◆ **Job 1**: In the text on cassava fries, why could the writer not get them on weekdays after moving into the city? Answer in one to three sentences.
◆ **Job 2**: Carry the text about cassava fries forward from its last sentence.

◆ **Text to read**:
[start]

Thursday, April 02, 2009

Cassava Fries

The first time I went to Cavite, when the family was still on a weekender mode, more than three years ago, I saw these fat, sugar coated fries being cooked by a vendor outside the gate of the compound where my husband worked and lived on weekdays.

They were cassava fries, made from the tuber of the kamoteng kahoy or balinghoy (cassava wenno manioc), cut into wedges, fried, coated in sugar, then refried. They had a distinctive aroma - like that of a bakeshop, or how a house smells when a cake is baking - with a chewy, almost malagkit texture.

The taste was also more of a pastry's than a starchy root's, and I became an instant fan. Cassava fries became the treat I looked forward to on weekends whenever we visited Cavite. I never saw it anywhere else, kamote fries (made from kamoteng waklay, or kamote - sweet potato, Ipomoea batatas) being the more common fries (aside from the fastfood, potato kind).

It continued to be a weekend treat when we moved into the city. Much as I wanted to, I couldn't have it on weekdays - the stand hasn't opened yet as I leave for work, and it has already closed shop when I arrive.

I could have made cassava fries at home - or instructed the househelp - weekends and weekends of watching the vendor fry them up has made me the wiser on the procedure (and I actually asked how, and was given a favorable reply), but I had been afraid that having them frequently at home would somehow make their novelty fade. Plus, the amount of oil that the frying would consume might have turned me off.

[end]

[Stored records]

[start]

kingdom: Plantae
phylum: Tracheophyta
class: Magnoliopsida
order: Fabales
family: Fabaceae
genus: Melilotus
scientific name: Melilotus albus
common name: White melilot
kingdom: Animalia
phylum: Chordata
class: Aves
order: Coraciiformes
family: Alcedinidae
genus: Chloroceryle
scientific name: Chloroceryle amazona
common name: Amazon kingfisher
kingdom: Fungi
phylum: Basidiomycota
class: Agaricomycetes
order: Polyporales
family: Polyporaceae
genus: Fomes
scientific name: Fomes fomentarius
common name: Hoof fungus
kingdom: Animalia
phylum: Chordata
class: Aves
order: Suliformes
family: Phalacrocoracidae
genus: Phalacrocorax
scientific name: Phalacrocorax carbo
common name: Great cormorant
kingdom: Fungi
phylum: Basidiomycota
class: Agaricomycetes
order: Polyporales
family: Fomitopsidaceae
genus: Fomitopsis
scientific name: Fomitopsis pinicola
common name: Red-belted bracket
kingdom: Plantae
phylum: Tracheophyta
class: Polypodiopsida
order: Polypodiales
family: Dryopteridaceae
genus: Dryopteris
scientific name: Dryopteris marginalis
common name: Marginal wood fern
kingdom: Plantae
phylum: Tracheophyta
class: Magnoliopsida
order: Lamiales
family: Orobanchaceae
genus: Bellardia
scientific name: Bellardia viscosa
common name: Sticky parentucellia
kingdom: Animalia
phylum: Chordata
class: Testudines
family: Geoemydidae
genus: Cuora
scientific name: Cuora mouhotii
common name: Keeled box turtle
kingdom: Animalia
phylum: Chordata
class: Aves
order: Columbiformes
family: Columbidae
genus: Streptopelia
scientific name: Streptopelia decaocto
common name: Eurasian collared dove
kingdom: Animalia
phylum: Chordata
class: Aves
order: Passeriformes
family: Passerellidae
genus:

[end]

◆ **Exercise answer 1**: The vendor's stand had not yet opened when the writer left for work, and it had already closed by the time the writer got home.

◆ **Exercise answer 2**:
Though I seriously considered, when the vendor disappeared for several months. It left me taking furtive longing glances at the closed and empty stall. But he came back, with a pregnant wife now working beside him. And I was happy again.

But now he tells me he is stopping to make cassava fries. People are not buying anymore, because of that cassava poisoning (I don't know which one - several happen every once in a while).

What now? What about the cassava pudding I'm planning to bake? And the pinais? Poeple avoid things for a while, but go back to them when nothing untoward happens again. I hope I can have my cassava fries again. Or I'll be forced to make them myself.

Related post
Pinais (cassava suman)


Mrs. L said...

Every time some food is "tainted" (currently it's pistachios here), people stop eating them for a while but gradually once the hoopla is over, tend to go back with buying and eating them with gusto. Hopefully that's what will hhapeen to Cassava's there!

i♥pinkc00kies said...

is this the same as CAMOTE FRIES? coz that's what we usually do at home.. we use camote or sometimes even saging na saba.. hehe.. sarap :D

Kai said...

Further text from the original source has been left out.